Nuits magnétiques - Au nom de Séléné 3/4 : Jeux de Lune sur l'eau tranquille (1ère diffusion : 09/01/1997)
Diffusée pour la première fois le 9 janvier 1997 dans le cadre des Nuits magnétiques, cette émission de France Culture explore la figure de la Lune à travers une mosaïque de récits, d’arts et de réflexions. À travers une approche interdisciplinaire mêlant ethnologie, littérature et cinéma, elle interroge la manière dont Séléné, déesse lunaire, irrigue l’imaginaire collectif bien au-delà des mythes antiques. Comment cette émission, à la croisée des savoirs, révèle-t-elle une certaine poétique du nocturne dans la culture occidentale ?
Quels sont les principaux intervenants et contributeurs de cette émission, et quel est leur rôle dans la construction du propos ?
L’émission s’appuie sur un trio d’intervenants : l’ethnologue Marc Augé, l’écrivaine et dramaturge Lysane Douënel, et le peintre Jean Monneret. Leur dialogue, enrichi de textes littéraires (Armel Guerne, Jean Tortel, Victor Hugo, Federico García Lorca, Maurice Blanchard) et d’extraits cinématographiques (L’Aurore de Murnau, Les Nuits de la pleine Lune de Rohmer, La Nuit du chasseur de Laughton, La Voce della luna de Fellini), permet d’articuler une réflexion à la fois sensible et intellectuelle sur la Lune comme symbole culturel et artistique.
En quoi cette émission s’inscrit-elle dans la tradition des Nuits magnétiques, et quel est son positionnement dans l’offre éditoriale de France Culture ?
Les Nuits magnétiques étaient une émission emblématique de France Culture, dédiée à l’exploration des savoirs et des arts à travers des archives sonores soigneusement sélectionnées. Cette émission en particulier, troisième volet d’une série intitulée Au nom de Séléné, incarne l’ambition de la chaîne de proposer un voyage sonore mêlant histoire, littérature et création contemporaine. Son positionnement reflète une volonté de transcender les frontières disciplinaires pour offrir une expérience immersive, typique de la ligne éditoriale de France Culture à l’époque.
Quels sont les thèmes centraux développés autour de la Lune dans cette émission, et comment sont-ils illustrés par les supports choisis ?
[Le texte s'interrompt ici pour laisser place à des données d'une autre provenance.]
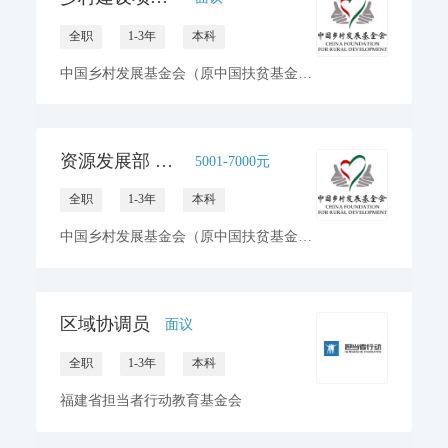
全职
1-3年
本科
中国乡村发展基金会（原中国扶贫基金会）
资源发展部 企业合作主管/官员
5001-7000元
全职
1-3年
本科
中国乡村发展基金会（原中国扶贫基金会）
区域协调员
面议
全职
1-3年
本科
福建省担当者行动教育基金会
La Lune y est abordée comme un miroir des contradictions humaines : à la fois objet de fascination, de peur, de poésie et de rationalité. Les extraits cinématographiques, par exemple, illustrent cette dualité : L’Aurore de Murnau évoque la Lune comme témoin de drames intimes, tandis que La Nuit du chasseur en fait un symbole de mystère et de danger. Les textes littéraires, quant à eux, soulignent son rôle dans la construction des mythes fondateurs, comme chez Victor Hugo ou Federico García Lorca. La réalisation d’Isabelle Jeanneret joue ainsi sur une polyphonie des voix pour donner à voir la Lune comme un prisme des émotions et des savoirs.
Ce que ça pourrait changer
Cette émission, par son approche interdisciplinaire, préfigure les débats contemporains sur la culture de l’archive et la réappropriation des contenus patrimoniaux à l’ère numérique. Elle interroge aussi la persistance des symboles mythologiques dans les récits modernes, un enjeu toujours actuel dans un contexte où la science et l’art cherchent à se réconcilier. Enfin, elle rappelle l’importance des médias publics comme gardiens d’une mémoire culturelle collective, à l’heure où les algorithmes menacent de fragmenter les expériences narratives.